Wolfgang Herrndorf: Bilder deiner großen Liebe
Gesprochen und gesungen von Sandra Hüller
Mit Musik von Sandra Hüller, Moritz Bossmann und Sandro Tajouri
Roof Music, Bochum 2018
2 CDs, 20 Euro
Eine Road Novel als rauschartige Performance
Im Zentrum von Wolfgang Herrndorfs "Bilder deiner großen Liebe" steht Isa. Das geheimnisvolle Mädchen aus seinem Bestseller "Tschick" ist schwer zu fassen. Sandra Hüller singt und spricht ihre Geschichte. Dabei zieht die Schauspielerin alle Register - bis zum furiosen Finale.

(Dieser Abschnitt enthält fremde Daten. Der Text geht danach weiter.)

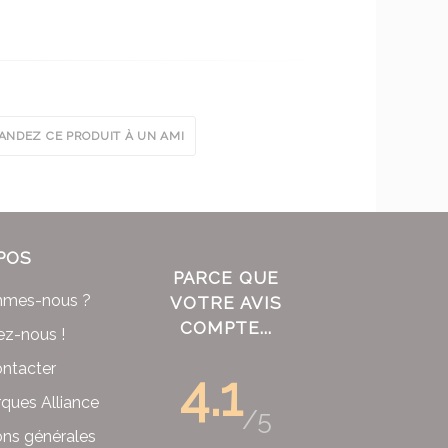
NDEZ CE PRODUIT À UN AMI
POS
PARCE QUE
mmes-nous ?
VOTRE AVIS
COMPTE...
ez-nous !
ntacter
4.1
ques Alliance
/5
ons générales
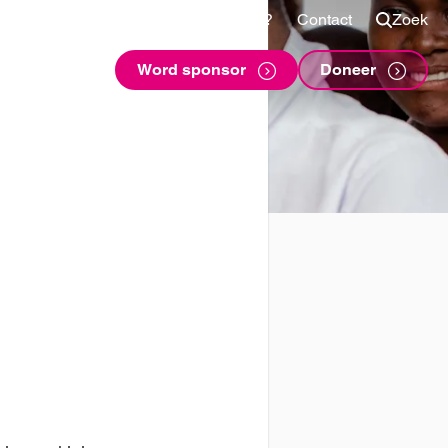
Shop
Voor sponsors
Vragen?
Contact
Zoek
Word sponsor
Doneer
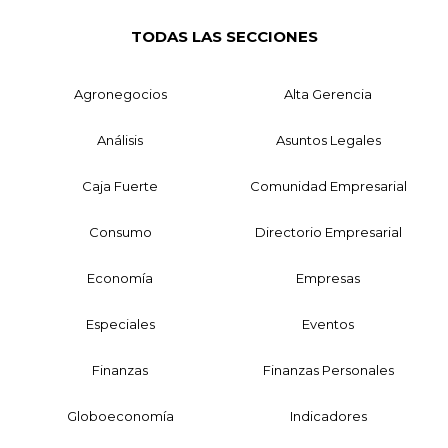
TODAS LAS SECCIONES
Agronegocios
Alta Gerencia
Análisis
Asuntos Legales
Caja Fuerte
Comunidad Empresarial
Consumo
Directorio Empresarial
Economía
Empresas
Especiales
Eventos
Finanzas
Finanzas Personales
Globoeconomía
Indicadores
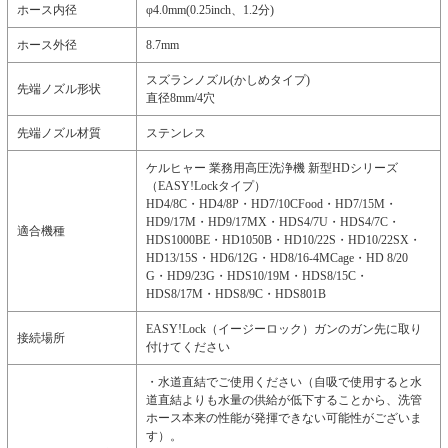
ホース内径
φ4.0mm(0.25inch、1.2分)
ホース外径
8.7mm
スズランノズル(かしめタイプ)
先端ノズル形状
直径8mm/4穴
先端ノズル材質
ステンレス
ケルヒャー 業務用高圧洗浄機 新型HDシリーズ
（EASY!Lockタイプ）
HD4/8C・HD4/8P・HD7/10CFood・HD7/15M・
HD9/17M・HD9/17MX・HDS4/7U・HDS4/7C・
適合機種
HDS1000BE・HD1050B・HD10/22S・HD10/22SX・
HD13/15S・HD6/12G・HD8/16-4MCage・HD 8/20
G・HD9/23G・HDS10/19M・HDS8/15C・
HDS8/17M・HDS8/9C・HDS801B
EASY!Lock（イージーロック）ガンのガン先に取り
接続場所
付けてください
・水道直結でご使用ください（自吸で使用すると水
道直結よりも水量の供給が低下することから、洗管
ホース本来の性能が発揮できない可能性がございま
す）。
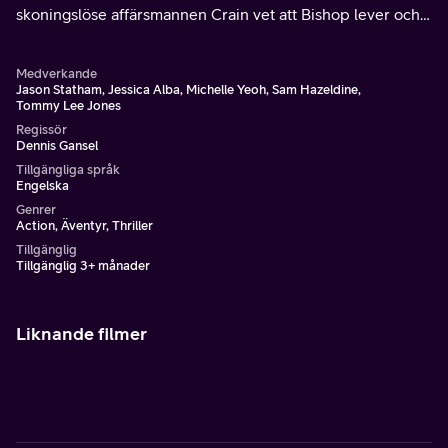
skoningslöse affärsmannen Crain vet att Bishop lever och
han behöver honom för ett uppdrag.
Medverkande
Jason Statham, Jessica Alba, Michelle Yeoh, Sam Hazeldine,
Tommy Lee Jones
Regissör
Dennis Gansel
Tillgängliga språk
Engelska
Genrer
Action, Äventyr, Thriller
Tillgänglig
Tillgänglig 3+ månader
Liknande filmer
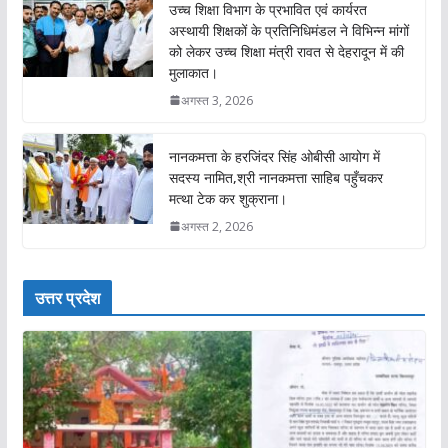
उच्च शिक्षा विभाग के प्रभावित एवं कार्यरत
अस्थायी शिक्षकों के प्रतिनिधिमंडल ने विभिन्न मांगों
को लेकर उच्च शिक्षा मंत्री रावत से देहरादून में की
मुलाकात।
अगस्त 3, 2026
नानकमत्ता के हरजिंदर सिंह ओबीसी आयोग में
सदस्य नामित,श्री नानकमत्ता साहिब पहुँचकर
मत्था टेक कर शुक्राना।
अगस्त 2, 2026
उत्तर प्रदेश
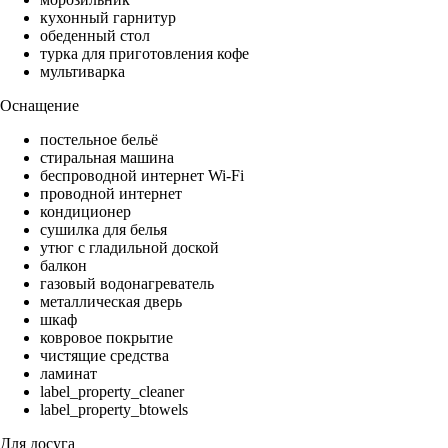
кухонный гарнитур
обеденный стол
турка для приготовления кофе
мультиварка
Оснащение
постельное бельё
стиральная машина
беспроводной интернет Wi-Fi
проводной интернет
кондиционер
сушилка для белья
утюг с гладильной доской
балкон
газовый водонагреватель
металлическая дверь
шкаф
ковровое покрытие
чистящие средства
ламинат
label_property_cleaner
label_property_btowels
Для досуга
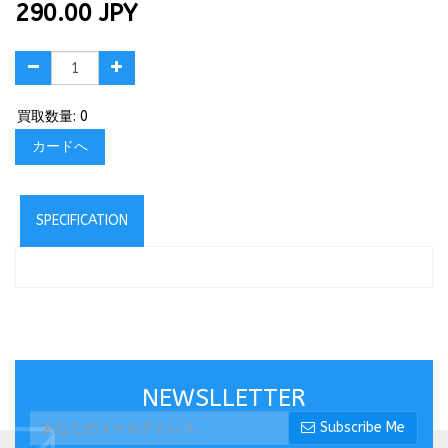
290.00
JPY
買取数量: 0
カードへ
SPECIFICATION
NEWSLLETTER
Subscribe Me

"Wenn ich will, dass die Sonne steht, dann steht die Sonne. Wenn ich will, dass das Eisentor aufgeht, dann geht das Eisentor auf. Und im selben Moment geht es auf. Ein LKW fährt durch, und ich hinter dem LKW vorbei gehuscht und raus."
Bis zum Tod am Roman gearbeitet
Man erfährt nicht viel Biografisches über dieses seltsame 14-Jährige, die sich da auf den Weg macht. Warum sie in der Psychiatrie war, wird nicht auserzählt, genauso wenig was eigentlich ihr Ziel ist.
"Ich schlafe bei Tag und gehe bei Nacht. Ich seh die Sterne, im Wald sind keine Sterne, Wald, Feld, Wiesen und Wege, ich gehe immer gerade aus."
Wolfgang Herrndorf arbeitete bis zu seinem Tod immer wieder an diesem Text über Isa, jenes Mädchen, das auch in seinem Erfolgsroman "Tschick" auftaucht. "Bilder deiner großen Liebe" ist eine Road Novel voller Einsamkeit, trotz der Begegnungen mit unterschiedlichsten Menschen auf dem Weg. Der Roman blieb unvollendet, fragmentarisch - genauso wie die Erinnerung von Isa.
"Ich schreibe: Mein Vater war Physiker und seine Arbeit war sinngemäß für das Auswärtige Amt, sinngemäß im Sinne von meistenteils geheim. Als er starb, wurde ich eingeschult. Die Wahrheit: Ich kann mich nicht erinnern."
Gefühlszustände wechseln schlagartig
Was Sandra Hüller aus dieser Vorlage von Wolfgang Herrndorf macht, ist viel mehr als nur eine Lesung mit Musik. Sie zieht alle Register ihres Könnens: Sie ist laut, leise, wütend, ängstlich, zögernd, hilflos, barsch – die Gefühlszustände können von einem Moment auf den anderen wechseln.
"Der goldene Berg – ich nenn ihn so, weil er rund ist und von einer Haube aus Weizen bedeckt. Von oben seh ich über das Land und bin müde. In meinem Inneren wüten eiserne Zangen."
Und so ist sieht man vor dem inneren Auge auch kein 14-jähriges Mädchen, sondern eine am Rande des Wahnsinns changierende junge Frau.
Mit den Musikern hat Sandra Hüller für diesen Stoff schon zusammen auf der Bühne gestanden. Die Songs, die sie zum Teil mitkomponiert und getextet hat, klingen groß, emotional, rauschartig.
Eine schwer zu fassende Umherstreiferin
Isa ist schwer zu fassen – und genauso wird sie von Sandra Hüller auch gesprochen, als eine Person, die ihrer selbst nicht gewiss ist, aber zu allem fähig. Die an sich zweifelt und gleichzeitig voller Kraft ist. Beim Umherstreifen trifft Isa schließlich auch auf Tschick und Maik.
"Wir schwimmen im See. Es ist schön, aber auch kalt. Die Jungs haben eine Flasche Shampoo dabei und sich nach so langer Zeit mal wieder einzuseifen, fühlt sich an wie gelöschter Durst."
Doch das ist auch nur eine Begegnung unter anderen, dramaturgisch nicht der Höhepunkt der Erzählung, in der es viel mehr um das geht, was sich im Kopf abspielen kann, wenn man versucht, die Welt zu begreifen:
"In einem Moment denkt man, man hat es, dann hat man es wieder nicht. Und wenn man diesen Gedanken zu Ende denken will, dann dreht er sich unendlich im Kreis und wenn man aus dieser unendlichen Schleife nicht mehr raus kommt, dann ist man wieder verrückt, weil man etwas verstanden hat."
Rund 70 Minuten dauert diese großartige Sandra-Hüller-Performance, die furios endet. Im Gegensatz zum Buch gibt es hier nach dem letzten Wort keine Stille - wenn die Kugel, die Isa mit einer Pistole abfeuert, wieder vom Himmel fällt...
"... Millimeter genau zurück in den Lauf der Waffe."